Retype, word for word, every line from the one holding "Description" through the one holding "Updated on September 01, 2022 12:53:02pm UTC" in the entries below, both included, and only those lines.
========
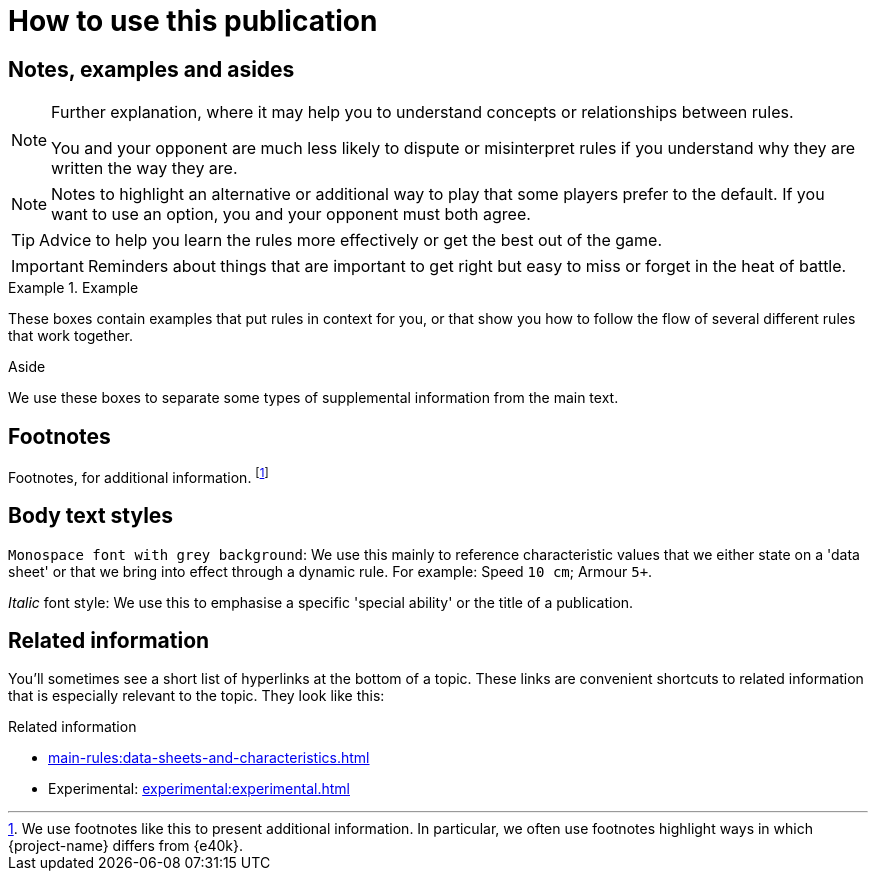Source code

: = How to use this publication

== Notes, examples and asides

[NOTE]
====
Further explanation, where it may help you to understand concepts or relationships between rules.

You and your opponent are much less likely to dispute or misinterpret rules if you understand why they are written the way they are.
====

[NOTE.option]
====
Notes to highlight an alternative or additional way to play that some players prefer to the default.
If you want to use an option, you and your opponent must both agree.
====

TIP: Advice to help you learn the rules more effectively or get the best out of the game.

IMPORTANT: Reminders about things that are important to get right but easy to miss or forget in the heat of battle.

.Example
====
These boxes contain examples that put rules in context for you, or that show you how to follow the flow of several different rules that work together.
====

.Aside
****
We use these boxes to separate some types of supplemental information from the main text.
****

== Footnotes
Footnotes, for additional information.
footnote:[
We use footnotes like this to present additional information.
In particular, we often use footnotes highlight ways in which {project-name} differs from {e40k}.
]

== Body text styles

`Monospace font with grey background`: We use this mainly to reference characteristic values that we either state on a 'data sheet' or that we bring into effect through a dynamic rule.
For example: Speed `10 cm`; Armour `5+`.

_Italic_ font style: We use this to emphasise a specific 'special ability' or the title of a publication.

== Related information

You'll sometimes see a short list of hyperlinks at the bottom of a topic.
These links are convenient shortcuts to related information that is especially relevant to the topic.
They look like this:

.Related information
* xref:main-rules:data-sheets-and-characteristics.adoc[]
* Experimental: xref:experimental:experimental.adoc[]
========
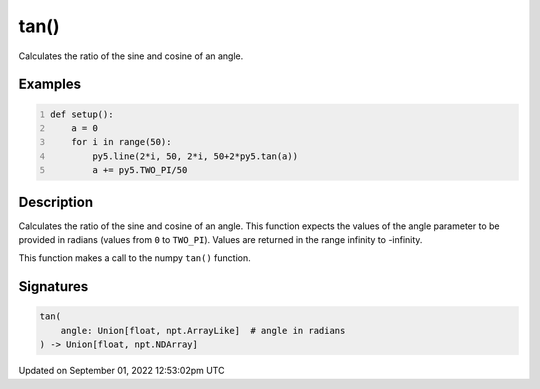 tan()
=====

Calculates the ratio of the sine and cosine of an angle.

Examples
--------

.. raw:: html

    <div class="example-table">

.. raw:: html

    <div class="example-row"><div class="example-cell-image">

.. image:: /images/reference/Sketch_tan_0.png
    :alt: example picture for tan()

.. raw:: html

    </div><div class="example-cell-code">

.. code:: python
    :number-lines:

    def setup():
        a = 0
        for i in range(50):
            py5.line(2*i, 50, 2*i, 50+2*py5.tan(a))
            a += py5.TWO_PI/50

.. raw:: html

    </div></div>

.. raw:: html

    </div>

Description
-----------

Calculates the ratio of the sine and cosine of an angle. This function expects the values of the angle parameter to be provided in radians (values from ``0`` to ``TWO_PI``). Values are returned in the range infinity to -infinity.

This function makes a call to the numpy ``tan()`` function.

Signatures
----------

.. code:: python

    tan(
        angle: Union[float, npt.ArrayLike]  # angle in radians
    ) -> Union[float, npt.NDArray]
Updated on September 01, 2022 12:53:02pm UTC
========
**REPLY TO THE TASK:**
Description
-----------

Calculates the ratio of the sine and cosine of an angle. This function expects the values of the angle parameter to be provided in radians (values from ``0`` to ``TWO_PI``). Values are returned in the range infinity to -infinity.

This function makes a call to the numpy ``tan()`` function.

Signatures
----------

.. code:: python

    tan(
        angle: Union[float, npt.ArrayLike]  # angle in radians
    ) -> Union[float, npt.NDArray]
Updated on September 01, 2022 12:53:02pm UTC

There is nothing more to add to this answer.